◆ **Work order**: For the listing that follows, give again exactly the lines from the one with "Auf den Merkzettel" to the one with "è una migliore alternativa per", including both.

=== Section Start ===

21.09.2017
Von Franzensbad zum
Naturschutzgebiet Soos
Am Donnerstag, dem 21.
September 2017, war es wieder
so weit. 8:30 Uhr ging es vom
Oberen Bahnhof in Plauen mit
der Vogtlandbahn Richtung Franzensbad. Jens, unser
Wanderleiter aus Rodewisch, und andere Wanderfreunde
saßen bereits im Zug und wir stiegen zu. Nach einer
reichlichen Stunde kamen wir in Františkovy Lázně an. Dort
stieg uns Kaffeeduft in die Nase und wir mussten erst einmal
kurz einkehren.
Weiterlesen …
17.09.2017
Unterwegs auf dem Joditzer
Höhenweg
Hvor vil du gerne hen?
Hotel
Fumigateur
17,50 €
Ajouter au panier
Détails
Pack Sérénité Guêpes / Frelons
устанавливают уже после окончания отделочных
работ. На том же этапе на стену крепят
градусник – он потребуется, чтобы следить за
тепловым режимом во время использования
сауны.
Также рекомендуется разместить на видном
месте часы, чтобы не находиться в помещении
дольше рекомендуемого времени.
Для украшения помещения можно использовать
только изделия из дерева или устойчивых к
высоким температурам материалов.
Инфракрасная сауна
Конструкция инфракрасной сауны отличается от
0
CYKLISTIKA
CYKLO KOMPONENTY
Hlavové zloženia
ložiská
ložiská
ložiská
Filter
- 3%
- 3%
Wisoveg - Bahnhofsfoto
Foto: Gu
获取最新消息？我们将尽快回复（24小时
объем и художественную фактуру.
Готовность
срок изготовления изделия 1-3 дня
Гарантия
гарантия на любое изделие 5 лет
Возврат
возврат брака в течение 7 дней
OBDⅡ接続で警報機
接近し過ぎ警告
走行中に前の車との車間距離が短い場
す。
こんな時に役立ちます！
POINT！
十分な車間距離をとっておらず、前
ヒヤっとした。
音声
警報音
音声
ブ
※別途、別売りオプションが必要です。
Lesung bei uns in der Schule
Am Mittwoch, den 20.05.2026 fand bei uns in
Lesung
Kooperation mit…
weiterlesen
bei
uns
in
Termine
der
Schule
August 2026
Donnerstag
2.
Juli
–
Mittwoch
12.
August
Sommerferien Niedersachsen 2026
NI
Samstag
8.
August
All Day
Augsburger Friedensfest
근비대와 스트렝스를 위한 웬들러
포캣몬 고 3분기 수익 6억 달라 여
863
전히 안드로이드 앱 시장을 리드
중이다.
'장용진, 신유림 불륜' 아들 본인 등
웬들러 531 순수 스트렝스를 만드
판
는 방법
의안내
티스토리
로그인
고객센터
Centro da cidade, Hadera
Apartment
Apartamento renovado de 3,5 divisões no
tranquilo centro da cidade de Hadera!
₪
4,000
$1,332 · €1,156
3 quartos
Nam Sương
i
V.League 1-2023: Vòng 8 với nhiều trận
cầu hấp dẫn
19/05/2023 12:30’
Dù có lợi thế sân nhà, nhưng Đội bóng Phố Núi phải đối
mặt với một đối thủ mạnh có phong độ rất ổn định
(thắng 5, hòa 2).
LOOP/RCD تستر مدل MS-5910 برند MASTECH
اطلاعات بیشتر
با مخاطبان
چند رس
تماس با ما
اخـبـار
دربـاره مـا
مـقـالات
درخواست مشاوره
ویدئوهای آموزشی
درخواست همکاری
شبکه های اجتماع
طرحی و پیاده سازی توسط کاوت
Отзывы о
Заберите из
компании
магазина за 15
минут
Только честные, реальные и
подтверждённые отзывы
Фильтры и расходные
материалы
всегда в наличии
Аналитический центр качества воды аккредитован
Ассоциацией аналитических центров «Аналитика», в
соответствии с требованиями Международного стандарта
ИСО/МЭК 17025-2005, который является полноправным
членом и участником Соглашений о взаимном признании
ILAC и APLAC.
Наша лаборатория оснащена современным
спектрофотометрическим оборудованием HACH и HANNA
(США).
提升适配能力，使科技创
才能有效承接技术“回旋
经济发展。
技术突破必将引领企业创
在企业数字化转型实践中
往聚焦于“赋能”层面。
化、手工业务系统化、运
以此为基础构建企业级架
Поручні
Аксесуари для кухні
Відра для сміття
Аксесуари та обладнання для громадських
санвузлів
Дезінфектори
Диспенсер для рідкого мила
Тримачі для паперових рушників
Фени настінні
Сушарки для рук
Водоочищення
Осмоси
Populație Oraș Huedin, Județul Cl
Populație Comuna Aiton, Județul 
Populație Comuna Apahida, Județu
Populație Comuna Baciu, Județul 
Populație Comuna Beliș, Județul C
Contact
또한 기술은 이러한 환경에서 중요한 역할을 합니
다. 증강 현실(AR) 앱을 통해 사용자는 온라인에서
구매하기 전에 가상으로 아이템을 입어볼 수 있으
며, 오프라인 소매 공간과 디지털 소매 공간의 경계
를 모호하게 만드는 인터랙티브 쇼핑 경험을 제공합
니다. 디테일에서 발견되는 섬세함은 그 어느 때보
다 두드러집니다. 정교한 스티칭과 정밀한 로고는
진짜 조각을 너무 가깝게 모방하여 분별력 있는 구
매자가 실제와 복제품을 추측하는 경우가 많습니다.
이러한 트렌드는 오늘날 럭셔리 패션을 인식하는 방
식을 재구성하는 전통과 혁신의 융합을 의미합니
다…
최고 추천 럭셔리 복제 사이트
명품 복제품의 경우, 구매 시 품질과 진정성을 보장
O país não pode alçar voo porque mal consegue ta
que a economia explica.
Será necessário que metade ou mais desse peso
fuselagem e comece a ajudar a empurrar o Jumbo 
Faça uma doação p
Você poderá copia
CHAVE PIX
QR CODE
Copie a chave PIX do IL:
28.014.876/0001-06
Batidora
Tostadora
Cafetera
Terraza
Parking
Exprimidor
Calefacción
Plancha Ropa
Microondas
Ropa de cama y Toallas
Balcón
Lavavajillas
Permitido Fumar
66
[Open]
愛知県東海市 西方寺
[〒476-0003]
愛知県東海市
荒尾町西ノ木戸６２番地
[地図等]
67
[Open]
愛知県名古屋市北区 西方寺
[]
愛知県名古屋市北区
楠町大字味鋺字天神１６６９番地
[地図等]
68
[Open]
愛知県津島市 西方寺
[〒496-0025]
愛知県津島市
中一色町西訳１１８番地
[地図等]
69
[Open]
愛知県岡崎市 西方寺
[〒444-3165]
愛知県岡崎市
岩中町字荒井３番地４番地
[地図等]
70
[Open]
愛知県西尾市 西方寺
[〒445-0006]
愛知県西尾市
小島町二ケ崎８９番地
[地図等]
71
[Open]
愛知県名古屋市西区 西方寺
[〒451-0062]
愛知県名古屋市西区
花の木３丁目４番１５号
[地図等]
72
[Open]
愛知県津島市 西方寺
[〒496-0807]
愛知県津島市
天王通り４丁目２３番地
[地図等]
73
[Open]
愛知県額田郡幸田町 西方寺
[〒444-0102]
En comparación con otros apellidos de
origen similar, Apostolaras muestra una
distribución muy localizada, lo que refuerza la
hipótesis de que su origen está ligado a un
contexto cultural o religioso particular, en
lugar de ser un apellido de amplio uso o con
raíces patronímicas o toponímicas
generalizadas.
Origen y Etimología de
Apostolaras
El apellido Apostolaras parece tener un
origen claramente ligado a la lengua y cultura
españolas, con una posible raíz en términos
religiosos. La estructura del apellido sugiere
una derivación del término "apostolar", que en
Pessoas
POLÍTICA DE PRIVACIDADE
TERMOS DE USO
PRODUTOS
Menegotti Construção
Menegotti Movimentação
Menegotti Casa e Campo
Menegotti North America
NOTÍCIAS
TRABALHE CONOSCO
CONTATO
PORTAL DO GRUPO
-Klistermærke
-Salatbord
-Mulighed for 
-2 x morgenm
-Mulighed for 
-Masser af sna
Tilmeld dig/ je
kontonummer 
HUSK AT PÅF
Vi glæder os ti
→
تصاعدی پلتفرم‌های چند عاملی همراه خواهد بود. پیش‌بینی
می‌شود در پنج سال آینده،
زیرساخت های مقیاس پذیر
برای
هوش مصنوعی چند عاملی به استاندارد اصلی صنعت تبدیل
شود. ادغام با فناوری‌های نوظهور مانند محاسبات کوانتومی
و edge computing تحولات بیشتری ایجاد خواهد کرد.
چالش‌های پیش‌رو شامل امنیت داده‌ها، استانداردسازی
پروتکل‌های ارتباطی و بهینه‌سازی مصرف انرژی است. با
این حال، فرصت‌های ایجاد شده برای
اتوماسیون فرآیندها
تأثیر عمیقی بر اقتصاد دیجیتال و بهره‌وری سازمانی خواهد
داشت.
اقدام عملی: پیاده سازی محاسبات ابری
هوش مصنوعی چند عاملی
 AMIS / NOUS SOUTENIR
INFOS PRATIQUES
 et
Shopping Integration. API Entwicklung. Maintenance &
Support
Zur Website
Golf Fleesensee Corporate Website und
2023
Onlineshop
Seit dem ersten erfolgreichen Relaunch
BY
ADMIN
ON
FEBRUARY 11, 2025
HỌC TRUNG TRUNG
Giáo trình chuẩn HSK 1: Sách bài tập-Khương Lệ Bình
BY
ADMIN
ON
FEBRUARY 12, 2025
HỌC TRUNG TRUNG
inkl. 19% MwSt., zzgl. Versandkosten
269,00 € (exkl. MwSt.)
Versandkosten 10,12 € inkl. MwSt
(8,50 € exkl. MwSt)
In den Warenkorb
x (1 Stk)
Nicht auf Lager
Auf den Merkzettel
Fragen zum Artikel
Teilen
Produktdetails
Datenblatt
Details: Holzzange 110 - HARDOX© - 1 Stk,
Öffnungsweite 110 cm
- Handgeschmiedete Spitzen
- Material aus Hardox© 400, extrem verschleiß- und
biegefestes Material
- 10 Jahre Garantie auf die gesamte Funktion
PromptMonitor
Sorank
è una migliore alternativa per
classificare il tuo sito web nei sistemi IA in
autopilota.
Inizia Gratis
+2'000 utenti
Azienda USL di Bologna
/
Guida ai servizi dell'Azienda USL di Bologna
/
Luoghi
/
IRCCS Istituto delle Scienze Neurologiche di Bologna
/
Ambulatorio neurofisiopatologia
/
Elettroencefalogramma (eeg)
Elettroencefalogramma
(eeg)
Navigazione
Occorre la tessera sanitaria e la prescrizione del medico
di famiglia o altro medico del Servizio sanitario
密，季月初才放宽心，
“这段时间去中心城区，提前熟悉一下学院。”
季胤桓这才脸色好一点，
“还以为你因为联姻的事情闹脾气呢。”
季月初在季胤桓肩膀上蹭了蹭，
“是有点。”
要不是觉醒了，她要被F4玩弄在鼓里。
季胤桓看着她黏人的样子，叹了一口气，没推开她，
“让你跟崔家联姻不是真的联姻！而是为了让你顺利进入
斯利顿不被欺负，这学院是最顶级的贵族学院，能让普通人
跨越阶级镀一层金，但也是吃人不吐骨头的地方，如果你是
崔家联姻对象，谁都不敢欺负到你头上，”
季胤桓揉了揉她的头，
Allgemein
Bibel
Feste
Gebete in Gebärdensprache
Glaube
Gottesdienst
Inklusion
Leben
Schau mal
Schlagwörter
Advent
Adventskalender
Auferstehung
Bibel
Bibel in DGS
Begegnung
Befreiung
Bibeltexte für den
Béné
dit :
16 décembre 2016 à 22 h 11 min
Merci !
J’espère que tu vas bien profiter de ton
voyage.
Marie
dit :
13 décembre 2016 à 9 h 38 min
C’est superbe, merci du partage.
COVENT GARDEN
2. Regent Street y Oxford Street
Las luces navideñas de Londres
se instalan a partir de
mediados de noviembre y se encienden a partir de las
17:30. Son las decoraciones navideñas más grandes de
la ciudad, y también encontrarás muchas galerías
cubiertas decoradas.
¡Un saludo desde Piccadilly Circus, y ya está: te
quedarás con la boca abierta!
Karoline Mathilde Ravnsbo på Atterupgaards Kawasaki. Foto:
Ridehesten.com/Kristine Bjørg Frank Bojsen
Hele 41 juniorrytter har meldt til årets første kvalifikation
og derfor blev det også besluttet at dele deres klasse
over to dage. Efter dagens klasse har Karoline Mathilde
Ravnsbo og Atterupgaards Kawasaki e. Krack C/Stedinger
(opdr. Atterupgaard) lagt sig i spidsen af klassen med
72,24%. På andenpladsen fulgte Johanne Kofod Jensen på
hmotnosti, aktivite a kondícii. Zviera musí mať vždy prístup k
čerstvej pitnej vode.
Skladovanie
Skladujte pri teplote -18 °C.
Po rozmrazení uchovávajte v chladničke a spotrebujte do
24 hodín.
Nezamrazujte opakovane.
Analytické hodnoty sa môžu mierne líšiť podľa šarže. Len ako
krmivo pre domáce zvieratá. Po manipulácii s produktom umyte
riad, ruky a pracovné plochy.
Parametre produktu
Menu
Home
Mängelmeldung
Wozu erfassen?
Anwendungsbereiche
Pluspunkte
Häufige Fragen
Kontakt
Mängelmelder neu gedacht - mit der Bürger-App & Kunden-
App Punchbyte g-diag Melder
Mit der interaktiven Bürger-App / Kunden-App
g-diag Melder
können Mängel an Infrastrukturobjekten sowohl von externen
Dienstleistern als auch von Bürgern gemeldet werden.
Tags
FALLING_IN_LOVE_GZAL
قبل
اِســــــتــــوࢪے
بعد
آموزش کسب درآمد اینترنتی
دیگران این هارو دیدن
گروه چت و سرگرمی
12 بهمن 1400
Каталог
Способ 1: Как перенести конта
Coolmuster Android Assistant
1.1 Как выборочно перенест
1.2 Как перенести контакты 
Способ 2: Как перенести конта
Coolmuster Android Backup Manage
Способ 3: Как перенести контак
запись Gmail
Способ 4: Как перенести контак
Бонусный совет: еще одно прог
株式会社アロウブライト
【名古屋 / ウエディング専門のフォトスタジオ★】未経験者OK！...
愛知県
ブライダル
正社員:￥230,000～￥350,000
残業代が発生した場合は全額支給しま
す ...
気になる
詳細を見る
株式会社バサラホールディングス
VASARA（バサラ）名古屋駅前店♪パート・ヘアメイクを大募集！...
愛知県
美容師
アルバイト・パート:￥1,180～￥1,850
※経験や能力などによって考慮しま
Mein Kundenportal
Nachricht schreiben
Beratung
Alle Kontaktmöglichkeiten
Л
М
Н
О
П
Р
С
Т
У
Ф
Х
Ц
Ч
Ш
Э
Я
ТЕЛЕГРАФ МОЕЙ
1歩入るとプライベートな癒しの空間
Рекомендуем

=== Section End ===

◆ **Written answer**:
Auf den Merkzettel
Fragen zum Artikel
Teilen
Produktdetails
Datenblatt
Details: Holzzange 110 - HARDOX© - 1 Stk,
Öffnungsweite 110 cm
- Handgeschmiedete Spitzen
- Material aus Hardox© 400, extrem verschleiß- und
biegefestes Material
- 10 Jahre Garantie auf die gesamte Funktion
PromptMonitor
Sorank
è una migliore alternativa per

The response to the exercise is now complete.